In the data below, find the lines containing "פייתון" and say how many there are, nothing more.

-- Data extract follows --

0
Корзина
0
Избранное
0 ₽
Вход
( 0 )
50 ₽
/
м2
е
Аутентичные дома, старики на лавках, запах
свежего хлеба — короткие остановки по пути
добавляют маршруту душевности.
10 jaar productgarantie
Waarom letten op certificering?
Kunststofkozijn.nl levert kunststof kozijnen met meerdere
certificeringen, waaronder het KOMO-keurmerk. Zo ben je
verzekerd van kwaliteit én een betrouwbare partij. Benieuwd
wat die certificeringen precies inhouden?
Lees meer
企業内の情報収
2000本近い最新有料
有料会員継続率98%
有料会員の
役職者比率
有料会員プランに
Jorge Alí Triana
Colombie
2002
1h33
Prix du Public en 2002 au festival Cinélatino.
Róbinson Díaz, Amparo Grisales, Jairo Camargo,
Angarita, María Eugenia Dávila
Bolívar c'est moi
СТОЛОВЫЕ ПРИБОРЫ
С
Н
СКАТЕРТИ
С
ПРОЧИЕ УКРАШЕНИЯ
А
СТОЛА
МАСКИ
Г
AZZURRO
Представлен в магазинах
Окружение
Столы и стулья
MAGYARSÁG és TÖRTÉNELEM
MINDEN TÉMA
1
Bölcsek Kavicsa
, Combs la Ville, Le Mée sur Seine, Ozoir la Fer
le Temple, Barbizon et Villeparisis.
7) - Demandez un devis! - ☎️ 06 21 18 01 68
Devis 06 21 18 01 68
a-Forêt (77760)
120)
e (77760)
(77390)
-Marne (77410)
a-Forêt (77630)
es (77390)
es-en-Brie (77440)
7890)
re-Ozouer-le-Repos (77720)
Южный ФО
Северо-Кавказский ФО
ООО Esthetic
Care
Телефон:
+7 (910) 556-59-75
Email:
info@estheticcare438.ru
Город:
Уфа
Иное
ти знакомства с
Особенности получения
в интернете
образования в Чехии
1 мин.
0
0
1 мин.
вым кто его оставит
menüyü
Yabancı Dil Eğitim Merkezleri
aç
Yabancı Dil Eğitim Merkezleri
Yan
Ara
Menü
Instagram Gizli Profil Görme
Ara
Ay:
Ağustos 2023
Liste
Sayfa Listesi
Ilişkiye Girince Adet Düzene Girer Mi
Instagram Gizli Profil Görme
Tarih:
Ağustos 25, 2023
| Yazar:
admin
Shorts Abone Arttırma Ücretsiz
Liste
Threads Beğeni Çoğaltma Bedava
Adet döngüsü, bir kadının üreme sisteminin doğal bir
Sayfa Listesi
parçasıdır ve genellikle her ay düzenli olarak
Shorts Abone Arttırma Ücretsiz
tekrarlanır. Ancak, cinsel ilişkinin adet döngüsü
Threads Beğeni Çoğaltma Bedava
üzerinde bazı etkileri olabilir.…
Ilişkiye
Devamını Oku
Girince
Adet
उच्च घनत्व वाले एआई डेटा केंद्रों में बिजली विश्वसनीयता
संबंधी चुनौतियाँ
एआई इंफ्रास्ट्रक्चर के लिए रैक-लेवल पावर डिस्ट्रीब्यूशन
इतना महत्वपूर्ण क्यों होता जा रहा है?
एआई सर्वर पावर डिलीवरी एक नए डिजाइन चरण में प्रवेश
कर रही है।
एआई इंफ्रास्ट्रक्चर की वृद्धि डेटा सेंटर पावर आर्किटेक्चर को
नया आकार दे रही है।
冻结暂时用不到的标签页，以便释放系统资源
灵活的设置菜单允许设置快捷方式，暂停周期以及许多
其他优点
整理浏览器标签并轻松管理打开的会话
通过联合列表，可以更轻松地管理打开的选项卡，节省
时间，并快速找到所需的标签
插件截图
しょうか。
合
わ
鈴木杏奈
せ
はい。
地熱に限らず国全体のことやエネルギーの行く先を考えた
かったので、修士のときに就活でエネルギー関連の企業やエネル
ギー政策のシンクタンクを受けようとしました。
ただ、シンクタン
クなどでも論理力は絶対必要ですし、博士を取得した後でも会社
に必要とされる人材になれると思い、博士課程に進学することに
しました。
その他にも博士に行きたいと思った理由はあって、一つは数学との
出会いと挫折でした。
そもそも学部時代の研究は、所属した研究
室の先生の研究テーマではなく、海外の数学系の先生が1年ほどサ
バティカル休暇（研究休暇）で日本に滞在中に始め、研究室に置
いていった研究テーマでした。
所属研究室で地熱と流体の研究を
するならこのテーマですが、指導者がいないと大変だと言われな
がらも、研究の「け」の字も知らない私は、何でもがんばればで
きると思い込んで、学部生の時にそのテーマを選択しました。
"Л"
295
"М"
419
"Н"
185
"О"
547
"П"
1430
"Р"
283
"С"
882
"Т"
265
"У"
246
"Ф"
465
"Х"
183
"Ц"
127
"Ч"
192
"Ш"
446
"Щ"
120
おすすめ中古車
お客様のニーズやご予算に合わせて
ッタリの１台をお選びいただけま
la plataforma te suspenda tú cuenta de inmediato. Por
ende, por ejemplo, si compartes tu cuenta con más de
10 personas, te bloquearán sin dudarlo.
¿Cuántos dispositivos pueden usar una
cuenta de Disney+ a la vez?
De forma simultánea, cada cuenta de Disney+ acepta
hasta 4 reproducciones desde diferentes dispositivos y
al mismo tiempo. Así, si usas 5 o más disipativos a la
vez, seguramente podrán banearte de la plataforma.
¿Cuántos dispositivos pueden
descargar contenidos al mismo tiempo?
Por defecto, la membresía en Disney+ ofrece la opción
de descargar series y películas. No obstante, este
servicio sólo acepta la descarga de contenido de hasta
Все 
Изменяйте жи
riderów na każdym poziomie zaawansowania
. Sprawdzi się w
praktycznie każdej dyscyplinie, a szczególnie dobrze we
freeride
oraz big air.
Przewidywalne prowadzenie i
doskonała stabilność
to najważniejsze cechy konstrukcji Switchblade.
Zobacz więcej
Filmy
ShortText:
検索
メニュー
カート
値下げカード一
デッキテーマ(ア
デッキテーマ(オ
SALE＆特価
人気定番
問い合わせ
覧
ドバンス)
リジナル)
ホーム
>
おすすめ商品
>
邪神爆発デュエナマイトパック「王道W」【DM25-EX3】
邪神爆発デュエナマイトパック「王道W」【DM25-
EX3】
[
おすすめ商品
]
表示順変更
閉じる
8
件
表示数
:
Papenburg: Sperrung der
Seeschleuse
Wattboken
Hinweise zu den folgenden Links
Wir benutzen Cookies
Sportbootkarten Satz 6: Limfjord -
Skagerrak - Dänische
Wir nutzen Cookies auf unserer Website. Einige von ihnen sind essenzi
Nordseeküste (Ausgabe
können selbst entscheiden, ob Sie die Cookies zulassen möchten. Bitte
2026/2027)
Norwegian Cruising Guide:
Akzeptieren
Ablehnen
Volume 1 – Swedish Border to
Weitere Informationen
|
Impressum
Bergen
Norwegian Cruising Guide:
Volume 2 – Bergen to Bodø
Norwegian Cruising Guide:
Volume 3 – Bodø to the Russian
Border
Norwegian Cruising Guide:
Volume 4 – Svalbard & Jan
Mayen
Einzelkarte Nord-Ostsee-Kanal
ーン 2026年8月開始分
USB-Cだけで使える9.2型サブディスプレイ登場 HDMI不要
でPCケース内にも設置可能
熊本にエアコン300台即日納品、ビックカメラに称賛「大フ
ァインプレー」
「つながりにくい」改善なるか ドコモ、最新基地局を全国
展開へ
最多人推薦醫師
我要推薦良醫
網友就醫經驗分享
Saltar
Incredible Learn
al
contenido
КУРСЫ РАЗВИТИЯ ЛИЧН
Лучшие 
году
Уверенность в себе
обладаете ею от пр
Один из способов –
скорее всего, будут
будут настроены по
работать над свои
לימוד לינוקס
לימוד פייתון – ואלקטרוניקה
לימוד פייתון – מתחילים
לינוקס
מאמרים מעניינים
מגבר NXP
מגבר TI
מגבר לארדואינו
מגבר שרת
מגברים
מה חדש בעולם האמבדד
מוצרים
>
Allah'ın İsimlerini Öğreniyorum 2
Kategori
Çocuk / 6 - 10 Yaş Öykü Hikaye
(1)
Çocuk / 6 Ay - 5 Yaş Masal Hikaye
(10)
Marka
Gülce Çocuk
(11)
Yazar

-- Data extract concluded --

Answer
2